## Text

Posted by Marcelo Vanzin <va...@cloudera.com>.
+1 for getting flume back.

On Tue, Mar 22, 2016 at 12:27 AM, Kostas Sakellis <ko...@cloudera.com> wrote:
> Hello all,
>
> I'd like to close out the discussion on SPARK-13843 by getting a poll from
> the community on which components we should seriously reconsider re-adding
> back to Apache Spark. For reference, here are the modules that were removed
> as part of SPARK-13843 and pushed to: https://github.com/spark-packages
>
> streaming-flume
> streaming-akka
> streaming-mqtt
> streaming-zeromq
> streaming-twitter
>
> For us, we'd like to see the streaming-flume added back to Apache Spark.
>
> Thanks,
> Kostas



-- 
Marcelo

---------------------------------------------------------------------
To unsubscribe, e-mail: dev-unsubscribe@spark.apache.org
For additional commands, e-mail: dev-help@spark.apache.org


Re: SPARK-13843 Next steps

Posted by Steve Loughran <st...@hortonworks.com>.
while sonatype are utterly strict about the org.apache namespace (it guarantees that all such artifacts have come through the ASF release process, ideally including code-signing), nobody checks the org.apache internals, or worries too much about them. Note that spark itself has some bits of code in org.apache.hive so as to subclass the thriftserver.

What are the costs of having a project's package used externally?

1. interesting debugging sessions if JARs with conflicting classes are loaded.
2. you can't sign the JARs in the metadata. Nobody does that with the maven artifacts anyway.
3. whoever's package name it is often gets to see the stack traces in bug reports filed against them.



On 29 Mar 2016, at 01:47, Sean Owen <so...@cloudera.com>> wrote:

I tend to agree. If it's going to present a significant technical hurdle and the software is clearly non ASF like via a different artifact, there's a decent argument the namespace should stay. The artifact has to change though and that is what David was referring to in his other message.

On Mon, Mar 28, 2016, 08:33 Cody Koeninger <co...@koeninger.org>> wrote:
I really think the only thing that should have to change is the maven
group and identifier, not the java namespace.

There are compatibility problems with the java namespace changing
(e.g. access to private[spark]), and I don't think that someone who
takes the time to change their build file to download a maven artifact
without "apache" in the identifier is at significant risk of consumer
confusion.

I've tried to get a straight answer from ASF trademarks on this point,
but the answers I've been getting are mixed, and personally disturbing
to me in terms of over-reaching.

On Sat, Mar 26, 2016 at 9:03 AM, Sean Owen <so...@cloudera.com>> wrote:
> Looks like this is done; docs have been moved, flume is back in, etc.

## Exercise instructions
• 1. Can you reproduce the passage of the SPARK-13843 mailing-list thread starting with "1. interesting debugging" and going on through "maven artifacts anyway."?
• 2. Can you carry on the SPARK-13843 mailing-list thread from the point where it stops?

Stored entries
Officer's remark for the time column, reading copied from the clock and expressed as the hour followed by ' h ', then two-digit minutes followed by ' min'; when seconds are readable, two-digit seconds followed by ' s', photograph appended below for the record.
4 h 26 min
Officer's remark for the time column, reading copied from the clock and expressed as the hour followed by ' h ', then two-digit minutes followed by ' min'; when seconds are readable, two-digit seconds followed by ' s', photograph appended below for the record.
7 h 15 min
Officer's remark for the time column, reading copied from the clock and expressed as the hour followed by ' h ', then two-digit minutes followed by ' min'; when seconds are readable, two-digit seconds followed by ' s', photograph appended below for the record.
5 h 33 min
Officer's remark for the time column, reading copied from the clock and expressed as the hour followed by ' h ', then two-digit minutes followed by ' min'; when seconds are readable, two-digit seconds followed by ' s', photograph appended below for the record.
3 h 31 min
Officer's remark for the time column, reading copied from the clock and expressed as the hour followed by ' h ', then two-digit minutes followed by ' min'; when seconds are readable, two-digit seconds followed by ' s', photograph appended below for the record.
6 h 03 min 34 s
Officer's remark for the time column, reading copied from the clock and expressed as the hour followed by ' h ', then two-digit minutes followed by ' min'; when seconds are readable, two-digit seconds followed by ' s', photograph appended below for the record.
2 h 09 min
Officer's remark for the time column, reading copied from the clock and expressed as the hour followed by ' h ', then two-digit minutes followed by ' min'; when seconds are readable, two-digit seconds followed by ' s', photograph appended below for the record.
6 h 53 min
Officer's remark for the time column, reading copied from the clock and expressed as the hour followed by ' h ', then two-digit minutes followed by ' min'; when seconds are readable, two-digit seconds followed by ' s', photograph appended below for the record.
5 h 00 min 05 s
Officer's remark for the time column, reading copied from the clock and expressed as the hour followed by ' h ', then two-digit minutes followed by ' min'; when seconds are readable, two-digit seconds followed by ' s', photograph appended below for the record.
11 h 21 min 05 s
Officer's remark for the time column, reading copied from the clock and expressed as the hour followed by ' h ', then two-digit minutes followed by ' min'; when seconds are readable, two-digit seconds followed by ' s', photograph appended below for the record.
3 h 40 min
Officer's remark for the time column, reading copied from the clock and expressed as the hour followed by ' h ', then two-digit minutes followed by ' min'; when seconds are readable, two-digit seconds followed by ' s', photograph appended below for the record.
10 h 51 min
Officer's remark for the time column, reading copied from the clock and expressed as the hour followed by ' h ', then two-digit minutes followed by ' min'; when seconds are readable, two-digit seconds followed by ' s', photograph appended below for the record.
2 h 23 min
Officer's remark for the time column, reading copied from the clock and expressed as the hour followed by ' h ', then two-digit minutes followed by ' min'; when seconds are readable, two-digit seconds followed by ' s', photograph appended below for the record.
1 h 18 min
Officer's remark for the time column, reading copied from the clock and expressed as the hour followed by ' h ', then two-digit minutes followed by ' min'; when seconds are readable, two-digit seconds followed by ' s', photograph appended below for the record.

## Task responses
• 1.
1. interesting debugging sessions if JARs with conflicting classes are loaded.
2. you can't sign the JARs in the metadata. Nobody does that with the maven artifacts anyway.

• 2.
>
> For the moment Kafka streaming is still in the project and I know
> there's still discussion about how to manage multiple versions within
> the project.
>
> One other thing we need to finish up is stuff like the namespace of
> the code that was moved out. I believe it'll have to move out of the
> org.apache namespace as well as change its artifact group. At least,
> David indicated Sonatype wouldn't let someone non-ASF push an artifact
> from that group anyway.
>
> Also might be worth adding a description at
> https://github.com/spark-packages explaining that these are just some
> unofficial Spark-related packages.
>
> On Tue, Mar 22, 2016 at 7:27 AM, Kostas Sakellis <ko...@cloudera.com>> wrote:
>> Hello all,
>>
>> I'd like to close out the discussion on SPARK-13843 by getting a poll from
>> the community on which components we should seriously reconsider re-adding
>> back to Apache Spark. For reference, here are the modules that were removed
>> as part of SPARK-13843 and pushed to: https://github.com/spark-packages
>>
>> streaming-flume
>> streaming-akka
>> streaming-mqtt
>> streaming-zeromq
>> streaming-twitter
>>
>> For us, we'd like to see the streaming-flume added back to Apache Spark.
>>
>> Thanks,
>> Kostas
>
> ---------------------------------------------------------------------
> To unsubscribe, e-mail: dev-unsubscribe@spark.apache.org<ma...@spark.apache.org>
> For additional commands, e-mail: dev-help@spark.apache.org<ma...@spark.apache.org>
>


Re: SPARK-13843 Next steps

Posted by Sean Owen <so...@cloudera.com>.
I tend to agree. If it's going to present a significant technical hurdle
and the software is clearly non ASF like via a different artifact, there's
a decent argument the namespace should stay. The artifact has to change
though and that is what David was referring to in his other message.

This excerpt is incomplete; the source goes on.